I worked with design leadership and product owners ensures designers and engineers have capacity in their sprints to contribute to the design system.

Designers and engineers are incentivised to contribute by making the adoption of the design system a key objective for squads.

I provided technical training for designers where needed to upskill them in Figma and design system thinking.

Progress

We have on average five components, enhancements or patterns in progress at any one time.

As each contribution sub-team is made up of product designers, content designers, React and Flutter engineers, collaboration is encouraged by:

  • dedicated Slack channels to discuss ideas and update on progress

  • regular co-design sessions with the design system squad for guidance and knowledge sharing

Impact

Contribution has re-shaped the design system:

  • components are built and released 50% quicker

  • increased user engagement, understanding and sentiment towards the design system

  • users feel collective ownership for the design system

  • contributors are sharing greater awareness of WCAG AA and brand guidelines from working on the design system

  • the design system team have deeper insight into how the squads work

Contribution process

Guidance I created for our contributors on the design system standards and method

Outcomes

How the design system is performing

Through contribution we've increased the number of components and patterns in the design system by 31 (from 19 to 50) and significantly reduced the build time for design and development.

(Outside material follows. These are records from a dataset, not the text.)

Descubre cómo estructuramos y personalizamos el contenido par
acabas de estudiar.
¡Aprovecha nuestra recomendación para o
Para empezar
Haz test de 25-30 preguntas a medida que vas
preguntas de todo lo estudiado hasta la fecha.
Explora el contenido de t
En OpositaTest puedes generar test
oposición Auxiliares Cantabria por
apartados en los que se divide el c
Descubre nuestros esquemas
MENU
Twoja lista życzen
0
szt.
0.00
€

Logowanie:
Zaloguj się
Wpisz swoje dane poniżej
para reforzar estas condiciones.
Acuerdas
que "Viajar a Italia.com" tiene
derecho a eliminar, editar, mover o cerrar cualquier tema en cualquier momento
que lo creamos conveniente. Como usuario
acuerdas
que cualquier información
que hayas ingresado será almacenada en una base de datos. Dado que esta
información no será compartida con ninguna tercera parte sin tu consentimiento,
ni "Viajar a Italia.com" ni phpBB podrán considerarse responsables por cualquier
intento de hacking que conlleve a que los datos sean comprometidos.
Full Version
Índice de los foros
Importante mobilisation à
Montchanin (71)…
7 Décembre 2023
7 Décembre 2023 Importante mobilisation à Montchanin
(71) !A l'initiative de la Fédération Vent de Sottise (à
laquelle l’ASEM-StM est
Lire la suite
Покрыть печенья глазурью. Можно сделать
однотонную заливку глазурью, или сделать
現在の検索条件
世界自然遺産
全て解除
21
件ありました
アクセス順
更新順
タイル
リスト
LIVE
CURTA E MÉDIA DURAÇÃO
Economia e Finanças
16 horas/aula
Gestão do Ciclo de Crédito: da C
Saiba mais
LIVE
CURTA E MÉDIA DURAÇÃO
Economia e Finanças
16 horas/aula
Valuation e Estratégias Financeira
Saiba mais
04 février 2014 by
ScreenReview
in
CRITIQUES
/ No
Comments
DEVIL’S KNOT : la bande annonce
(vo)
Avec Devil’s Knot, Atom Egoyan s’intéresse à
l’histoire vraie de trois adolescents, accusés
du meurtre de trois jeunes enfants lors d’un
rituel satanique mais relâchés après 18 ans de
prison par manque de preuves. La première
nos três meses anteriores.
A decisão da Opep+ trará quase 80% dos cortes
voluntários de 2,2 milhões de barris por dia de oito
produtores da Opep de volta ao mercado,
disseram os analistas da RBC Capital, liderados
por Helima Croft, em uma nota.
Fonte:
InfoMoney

Figma analytics has shown an increase in squads using the Loop design system, alongside a decrease in squads using the BT/EE legacy community libraries - through an effort to consolidate similar components into the design system.

The complexity and 'weight' of components (variants) have reduced, some by 80%, increasing the speed of designers Figma files.

For the last two quarters we've seen a 30% increase in React repositories using the design system.